_Supplied text:_

Meanwhile, leaders at the immigration group America's Voice, which partnered with NextGen on two immigration-focused pre-election polls in Virginia, said Steyer's focus on voters of color was not only somewhat uncommon among liberal donors, but also very welcome.
"Let’s be real. Most Democratic candidates and most Democratic campaigns are not very good at talking to African American, Latino, Asian-American and millennial voters," notes Frank Sharry, executive director of America’s Voice. "Fortunately, progressive donors like Tom Steyer get it and are investing heavily in efforts to mobilize those groups. In Virginia, it made a huge difference."
According to exit polls, voters of color accounted for 33 percent of Virginia voters overall in 2017—not even a lick of drop off from the 33 percent turn out the previous year for the presidential and a solid 5 percent more than showed up in the 2013 gubernatorial. The polls NextGen funded also helped demonstrate two key points: a marked increase in awareness among voters of color about the candidates’ stances on immigration in the final weeks of the campaign due to the door-knocking push; and how the racist, anti-immigrant messaging from Republican gubernatorial candidate Ed Gillespie moved voters of all races in the direction of Democrats.
Steyer probably didn’t win any more friends in Washington early this year when he announced he wouldn’t give any money to the Democratic National Committee, the Democratic Senatorial Campaign Committee (DSCC), and the Democratic Congressional Campaign Committee (DCCC), following the government shutdown debacle in January over Dreamers. But it wasn’t the shutdown that bothered him, it was the cave that followed.
“We believe that immigration writ large and the status of 11 million undocumented people is probably the biggest human rights issue in the U.S.,” he explains. “This is just a straight-up justice issue, and how you treat people.”
The big mistake Washington Democrats made, in his eyes, was saying they were going to stand firm and then backing down within days due to stalled negotiations over extending legal protections for some 700,000 DACA recipients.
“We don't want to compromise on the dignity and rights of Americans,” Steyer says, “if you're going to make a principled stand, make a principled stand.”

_Work request 1:_
From the Steyer passage, write out everything from "Steyer probably didn’t" down to "cave that followed.".
_Work request 2:_
In one to three sentences, explain why, according to the Steyer passage, Steyer refused to give money to the DNC, the DSCC and the DCCC.
_Work request 3:_
Carry on the Steyer passage from the point where it stops.

_Data excerpts:_
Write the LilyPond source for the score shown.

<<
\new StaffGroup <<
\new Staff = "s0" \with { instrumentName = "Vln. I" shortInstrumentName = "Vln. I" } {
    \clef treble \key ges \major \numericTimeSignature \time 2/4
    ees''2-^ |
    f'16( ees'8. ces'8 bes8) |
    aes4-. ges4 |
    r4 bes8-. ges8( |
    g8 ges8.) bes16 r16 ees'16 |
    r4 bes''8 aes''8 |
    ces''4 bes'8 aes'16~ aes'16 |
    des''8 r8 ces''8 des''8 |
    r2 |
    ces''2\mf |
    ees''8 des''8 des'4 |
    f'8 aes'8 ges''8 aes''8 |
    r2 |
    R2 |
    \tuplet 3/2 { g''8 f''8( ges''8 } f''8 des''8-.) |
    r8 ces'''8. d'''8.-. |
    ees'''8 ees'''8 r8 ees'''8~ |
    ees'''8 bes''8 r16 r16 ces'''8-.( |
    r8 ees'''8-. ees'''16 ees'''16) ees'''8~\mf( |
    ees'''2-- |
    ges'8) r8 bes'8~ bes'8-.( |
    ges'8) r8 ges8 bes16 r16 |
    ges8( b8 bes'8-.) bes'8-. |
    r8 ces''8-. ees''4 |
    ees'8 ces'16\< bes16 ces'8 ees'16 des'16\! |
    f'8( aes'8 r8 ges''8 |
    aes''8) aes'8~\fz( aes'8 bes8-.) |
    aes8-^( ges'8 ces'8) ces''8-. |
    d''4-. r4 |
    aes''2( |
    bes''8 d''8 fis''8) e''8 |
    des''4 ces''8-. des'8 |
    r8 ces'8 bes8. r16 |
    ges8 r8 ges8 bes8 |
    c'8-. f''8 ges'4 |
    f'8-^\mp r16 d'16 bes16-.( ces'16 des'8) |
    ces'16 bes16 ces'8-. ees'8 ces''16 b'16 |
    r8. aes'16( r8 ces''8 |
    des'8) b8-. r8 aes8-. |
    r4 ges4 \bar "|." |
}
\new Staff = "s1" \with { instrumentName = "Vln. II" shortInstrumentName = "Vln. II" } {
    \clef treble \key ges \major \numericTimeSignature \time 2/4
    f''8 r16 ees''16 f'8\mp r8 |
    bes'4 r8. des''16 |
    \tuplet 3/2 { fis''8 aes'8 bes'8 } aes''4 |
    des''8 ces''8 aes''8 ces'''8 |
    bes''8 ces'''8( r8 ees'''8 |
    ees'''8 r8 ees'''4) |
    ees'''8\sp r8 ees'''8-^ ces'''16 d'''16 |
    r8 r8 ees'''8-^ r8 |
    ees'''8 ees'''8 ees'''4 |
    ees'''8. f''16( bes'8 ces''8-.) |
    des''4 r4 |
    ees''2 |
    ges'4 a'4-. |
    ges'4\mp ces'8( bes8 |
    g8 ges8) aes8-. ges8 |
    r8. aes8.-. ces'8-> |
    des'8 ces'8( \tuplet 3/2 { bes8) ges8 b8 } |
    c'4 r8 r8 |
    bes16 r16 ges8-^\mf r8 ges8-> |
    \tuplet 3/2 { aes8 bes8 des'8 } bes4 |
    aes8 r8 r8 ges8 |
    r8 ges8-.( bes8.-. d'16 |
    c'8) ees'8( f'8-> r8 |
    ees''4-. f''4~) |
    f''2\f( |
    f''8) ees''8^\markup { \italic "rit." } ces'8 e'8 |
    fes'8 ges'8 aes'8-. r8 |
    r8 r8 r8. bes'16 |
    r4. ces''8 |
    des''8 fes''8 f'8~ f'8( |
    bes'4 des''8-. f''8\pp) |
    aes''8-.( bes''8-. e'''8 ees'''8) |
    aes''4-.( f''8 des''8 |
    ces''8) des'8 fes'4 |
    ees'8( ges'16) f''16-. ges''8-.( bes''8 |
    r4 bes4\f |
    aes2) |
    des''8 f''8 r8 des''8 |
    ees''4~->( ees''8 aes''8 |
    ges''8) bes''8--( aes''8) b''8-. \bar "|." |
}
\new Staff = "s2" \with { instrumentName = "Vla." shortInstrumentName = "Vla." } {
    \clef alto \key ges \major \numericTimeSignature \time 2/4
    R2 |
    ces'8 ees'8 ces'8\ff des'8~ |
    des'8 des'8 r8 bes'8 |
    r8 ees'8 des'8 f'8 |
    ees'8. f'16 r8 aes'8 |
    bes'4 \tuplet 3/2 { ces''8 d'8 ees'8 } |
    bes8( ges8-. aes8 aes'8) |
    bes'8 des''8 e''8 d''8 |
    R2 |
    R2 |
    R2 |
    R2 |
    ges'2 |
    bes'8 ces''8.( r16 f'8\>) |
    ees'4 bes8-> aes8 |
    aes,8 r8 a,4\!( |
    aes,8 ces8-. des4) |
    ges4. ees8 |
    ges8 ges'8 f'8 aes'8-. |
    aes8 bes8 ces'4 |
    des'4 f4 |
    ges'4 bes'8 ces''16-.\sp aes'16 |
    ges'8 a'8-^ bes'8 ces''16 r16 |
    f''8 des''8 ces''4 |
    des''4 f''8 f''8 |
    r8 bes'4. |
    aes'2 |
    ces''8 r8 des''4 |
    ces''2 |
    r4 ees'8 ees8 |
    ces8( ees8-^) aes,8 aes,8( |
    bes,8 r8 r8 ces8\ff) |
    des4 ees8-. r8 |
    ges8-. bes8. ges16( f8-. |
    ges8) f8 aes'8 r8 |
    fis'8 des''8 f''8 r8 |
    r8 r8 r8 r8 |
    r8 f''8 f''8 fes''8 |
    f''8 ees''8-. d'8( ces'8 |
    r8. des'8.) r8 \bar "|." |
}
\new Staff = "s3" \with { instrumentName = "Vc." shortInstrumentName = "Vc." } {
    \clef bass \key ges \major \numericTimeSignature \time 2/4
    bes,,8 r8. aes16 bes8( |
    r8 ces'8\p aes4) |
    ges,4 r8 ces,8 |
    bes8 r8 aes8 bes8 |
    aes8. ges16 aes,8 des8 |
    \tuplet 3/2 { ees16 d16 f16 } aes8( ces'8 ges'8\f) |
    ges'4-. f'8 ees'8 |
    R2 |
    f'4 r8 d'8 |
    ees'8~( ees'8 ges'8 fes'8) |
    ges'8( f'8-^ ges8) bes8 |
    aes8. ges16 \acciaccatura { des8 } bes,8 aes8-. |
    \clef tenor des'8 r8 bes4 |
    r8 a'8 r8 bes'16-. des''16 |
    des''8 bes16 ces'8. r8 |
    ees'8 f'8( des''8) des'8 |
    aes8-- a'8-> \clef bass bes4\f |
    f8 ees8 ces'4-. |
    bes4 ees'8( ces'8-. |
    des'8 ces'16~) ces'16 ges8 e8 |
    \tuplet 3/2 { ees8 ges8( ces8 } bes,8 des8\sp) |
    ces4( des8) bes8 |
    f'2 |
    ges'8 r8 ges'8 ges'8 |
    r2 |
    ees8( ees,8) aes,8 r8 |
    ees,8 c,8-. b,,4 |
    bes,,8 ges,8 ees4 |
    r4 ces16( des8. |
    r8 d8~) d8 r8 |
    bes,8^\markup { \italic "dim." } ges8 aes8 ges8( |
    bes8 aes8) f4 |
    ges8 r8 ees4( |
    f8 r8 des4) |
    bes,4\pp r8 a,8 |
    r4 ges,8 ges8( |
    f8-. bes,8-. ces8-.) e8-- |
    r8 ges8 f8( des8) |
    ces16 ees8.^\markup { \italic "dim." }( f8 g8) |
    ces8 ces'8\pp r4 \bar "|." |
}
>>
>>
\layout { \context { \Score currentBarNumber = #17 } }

_Response 1:_
Steyer probably didn’t win any more friends in Washington early this year when he announced he wouldn’t give any money to the Democratic National Committee, the Democratic Senatorial Campaign Committee (DSCC), and the Democratic Congressional Campaign Committee (DCCC), following the government shutdown debacle in January over Dreamers. But it wasn’t the shutdown that bothered him, it was the cave that followed.

_Response 2:_
The refusal was not about the January shutdown itself but about the "cave" that followed it. Washington Democrats said they would stand firm, then backed down within days over stalled negotiations on extending legal protections for some 700,000 DACA recipients. Steyer sees immigration as a justice issue on which a principled stand should be held.

_Response 3:_
To Steyer, one of the great triumphs of American history is the move from the very restricted and bigoted founding of our nation to an increasing recognition of the full humanity of all Americans. The Dreamer issue to him was both fundamental and represented a very rare moment for Democrats—as the minority party in Washington—to actually effect a policy outcome.
“You get very few chances to really make a difference,” he says of a minority party in Washington, “that was one of the few chances.”
For Steyer, it all goes back to the same question: What are your values? And just like the argument he made for his impeach Trump initiative, he’s convinced Americans crave a crystal-clear answer to that question at this incredibly precarious political moment.
“It's very hard for me to believe the American people do not like representatives who stand up for them, their democracy, their safety and their rights,” he says. He and his organization view the coming election as an existential question of right and wrong and he’s placing his bets on making the distinction between Trump’s GOP and Democrats as distinct as possible. All the usual worries of political operatives about how one issue or another will play on the margins in any given election are irrelevant here. And besides, the idea of playing it safe in order to preserve the status quo at any given moment is a fool’s errand in Trump’s Washington. No one should be playing politics as usual right now—least of all the Democrats.
“There is a stark right and wrong choice to be made and we want it as stark as possible,” Steyer says. “Why do you want to cover that up?”